I have just had a thermocouple delivered LINK and have been experimenting with temperature surfing with my Gaggia baby class D.

Using the bottom of a beer can (as a substitute for a polystyrene cup method) positioned against the group gasket with the end of the thermocouple inside, hanging just off the bottom to record the temperature of the brew water.

I have found it takes about 30 seconds of steam switch engagement from the time the brew thermostat switches off for the temperature of the water to reach 93 degrees which I believe is a good ball park figure for brew temperature.

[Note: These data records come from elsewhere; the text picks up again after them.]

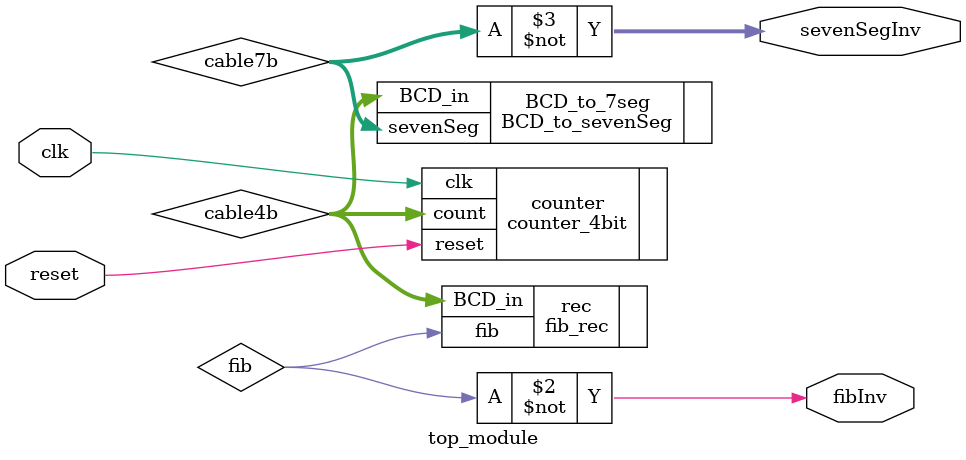
<source format=sv>
`timescale 1ns / 1ps

module top_module(
    input logic clk, reset,
    //logic [3:0] count,
    output logic [6:0]sevenSegInv,//por como funciona el display, hay q invertir la señal de salida
    output logic fibInv //declarar vars acá hace q miren pa afuera!!!1!
    
    );
    
//Cableado interno
    logic [3:0] cable4b;//cable de 4 bits que une a count con BCD_in
    logic [6:0] cable7b;
//Instanciar contador de 4 bits
counter_4bit counter( //<NombreModulo>(parámetros) <NombreInstancia> (weas)
    .clk  (clk),
    .reset(reset),
    .count(cable4b) //conecta solo 1 de los 4 pines 
);

//Instancia conversor BCD a 7 segmentos
BCD_to_sevenSeg BCD_to_7seg(//omitir el nombre hace q sea instanciado con su nombre original
    .BCD_in     (cable4b), //conecta solo 1 de los 4 pines 
    .sevenSeg   (cable7b) //parece irse a la mierda con los cambios de nombre
);

//Instancia reconocedor de fibinarios
fib_rec rec(
    .BCD_in (cable4b), //conecta solo 1 de los 4 pines 
    .fib    (fib)
);

//Inversión de las señales para cumplir lo que dice el datasheet sobre
//cátodo y ánodo low para encender el segmento
always_comb begin
    fibInv = ~fib;
    sevenSegInv = ~cable7b;    
end
endmodule

</source>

I am pleased to report the espresso produced seems to have lost some of its sourness and I am using the espresso roast from the Urban Coffee Co.

Has anyone else had similar experience or any temperature surfing tips to share?

Tom


----------



## tribs (Feb 21, 2012)

Hi Tom

Sorry, I can't help you with any temp surfing tips, but I was wondering if that thermocouple was waterproof? Also how long did delivery take?

Cheers

tribs


----------



## MikeHag (Mar 13, 2011)

Yeah, very interesting stuff when you get into measuring temperature humps and rebound times. I've been logging the temp profile of my faema recently (k-type up a single spout) and finding huge differences in the shot when using different purge and rebound times to control the temperature. Bit of a pain, tbh! Makes me want a multi-boiler machine. I was told recently that it's possible to get a flat profile with a HX machine, but so far it eludes me. Research continues


----------